• 所给文段:

###

使用 spark
将 dataFrame
储存到 elasticsearch
出现如下报错:
Caused by: org.elasticsearch.hadoop.EsHadoopException: Could not write all entries [1/1] (Maybe ES was overloaded?). Error sample (first [1] error messages):
rejected execution of org.elasticsearch.transport.TransportService$4@7d5f91de on EsThreadPoolExecutor[bulk, queue capacity = 50, org.elasticsearch.common.util.concurrent.EsThreadPoolExecutor@3447703a[Running, pool size = 32, active threads = 32, queued tasks = 68, completed tasks = 9151096]]
Bailing out...
这个无法查到定位到报错位置,所以在新建 spark
的时候进行如下配置:
val masterUrl = "local"
val appName = "ttyb"
val sparkConf = new SparkConf()
.setMaster(masterUrl)
.setAppName(appName)
.set("es.nodes", "172.16.14.21")
.set("es.port", "9200")
//Bailing out...错误
.set("es.batch.size.entries", "1")
//插入失败后无限重复插数据
.set("es.batch.write.retry.count", "-1")
//查数据等待时间
.set("es.batch.write.retry.wait", "100")
val Spark = SparkSession.builder().config(sparkConf).getOrCreate()
得到新的错误:
org.elasticsearch.hadoop.rest.EsHadoopInvalidRequest:
null
报错显示:
ES
负载过高,需要重新修复
本想重启 ES
,发现是机器 磁盘空间已满
,查错成功

###

• 任务 1: 修改所给文段中从"val sparkConf = new"到"Spark = SparkSession.builder().config(sparkConf).getOrCreate()"的部分，并将其中的"100"替换为"500"，然后写出修改后的这部分。
• 任务 2: 根据所给文段，最终查明导致报错的原因是什么？
• 任务 3: 请将所给文段中的这句话译成英文："本想重启 ES，发现是机器磁盘空间已满，查错成功。"

###

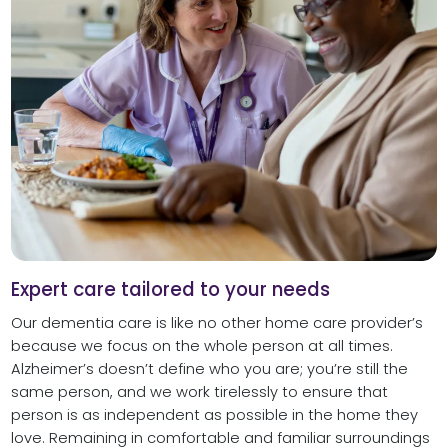
Expert care tailored to your needs
Our dementia care is like no other home care provider’s
because we focus on the whole person at all times.
Alzheimer’s doesn’t define who you are; you’re still the
same person, and we work tirelessly to ensure that
person is as independent as possible in the home they
love. Remaining in comfortable and familiar surroundings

###

• 回答区 1:
val sparkConf = new SparkConf()
.setMaster(masterUrl)
.setAppName(appName)
.set("es.nodes", "172.16.14.21")
.set("es.port", "9200")
//Bailing out...错误
.set("es.batch.size.entries", "1")
//插入失败后无限重复插数据
.set("es.batch.write.retry.count", "-1")
//查数据等待时间
.set("es.batch.write.retry.wait", "500")
val Spark = SparkSession.builder().config(sparkConf).getOrCreate()

• 回答区 2: 机器的磁盘空间已满。

• 回答区 3: I had meant to restart ES, but found that the machine's disk space was full, and the error was successfully tracked down.